In safety-critical domains such as autonomous driving, healthcare robotics, and industrial automation, it is imperative for autonomous agents to not only perform tasks efficiently but also safely. Traditional imitation learning enables agents to learn behaviors by mimicking expert demonstrations. However, these methods often overlook the importance of understanding and avoiding unsafe actions, which can lead to catastrophic failures in real-world applications. Safe Contrastive Imitation Learning (SCIL) addresses this gap by utilizing both positive trajectories of safe behavior and negative trajectories of unsafe behavior. By contrasting these trajectories, agents can learn to distinguish between safe and unsafe actions, leading to more robust and reliable performance.

Challenge

The primary challenge in SCIL lies in effectively integrating negative trajectories into the learning process. Standard imitation learning algorithms focus on replicating observed behaviors without a mechanism to penalize or avoid unsafe actions explicitly. Incorporating negative demonstrations introduces complexities in defining appropriate loss functions and learning objectives that can balance the influence of safe and unsafe behaviors.
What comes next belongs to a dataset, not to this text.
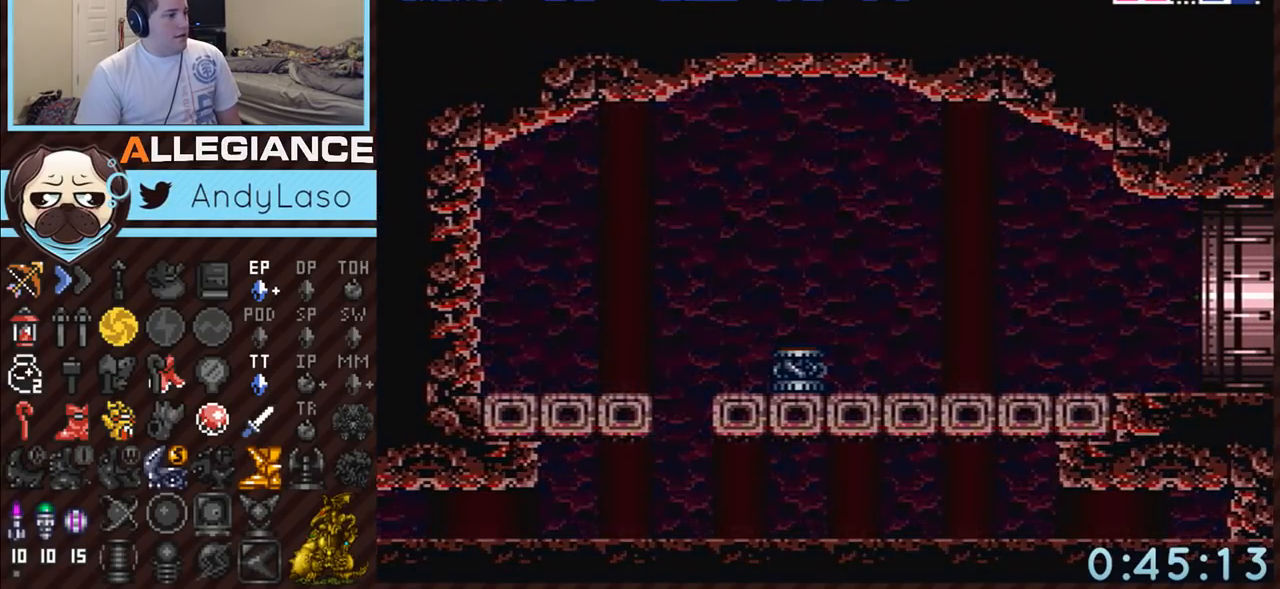
{"buttons": ["A", "B", "DPAD_RIGHT"], "events": []}
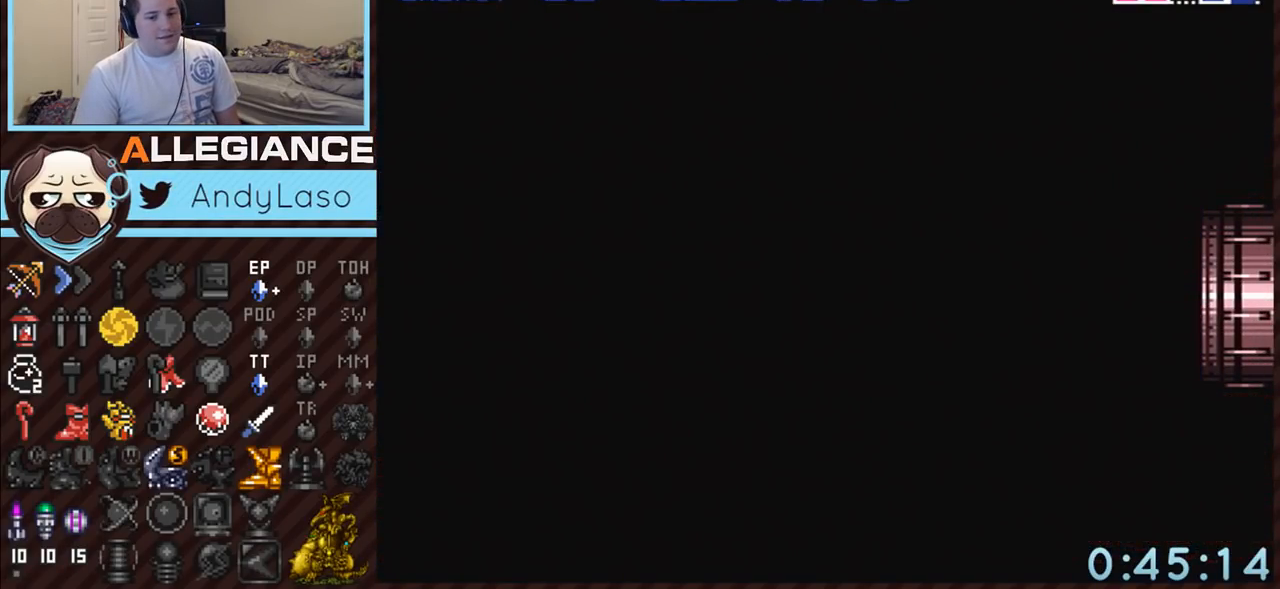
{"buttons": ["A", "B"], "events": [[417, "DPAD_RIGHT", "up"]]}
Additionally, there is a risk of the agent overfitting to the provided demonstrations, failing to generalize to unseen scenarios where safety is critical. Developing a framework that can learn from both types of trajectories while ensuring generalization and scalability remains a significant hurdle.

Existing Methods

Existing imitation learning methods like Behavioral Cloning [1] and GAIL [2] replicate expert behaviors but lack mechanisms for handling negative examples, risking unsafe behavior reproduction. Safe RL methods introduce constraints but often require extensive, potentially risky interactions with the environment, posing challenges for real-world applications [3]. Offline Safe RL avoids these interactions by learning from pre-collected data [4][5] but struggles with distributional shift, inadequate unsafe data representation, and conservative policies. Contrastive learning, effective for representation learning [6][7] and exploration [8][9], has not been extensively applied to distinguish safe from unsafe behaviors in RL. Current methods thus fail to balance leveraging positive and negative examples, underlining the need for new approaches to efficiently train safe autonomous agents.

Goal

The goal of this thesis is to develop a SCIL method that effectively leverages positive and negative trajectories to train safe autonomous agents that imitate desirable behaviors while avoiding unsafe actions. This involves collecting rollouts from expert and greedy policies, labeling them as safe or unsafe, and appropriately balancing this data. The policy will then be trained using a contrastive learning objective, aiming to achieve performance that is comparable to or improved over existing offline safe RL methods.

Main Tasks

1. Conduct a comprehensive review of existing imitation learning and offline safe RL techniques and their limitations.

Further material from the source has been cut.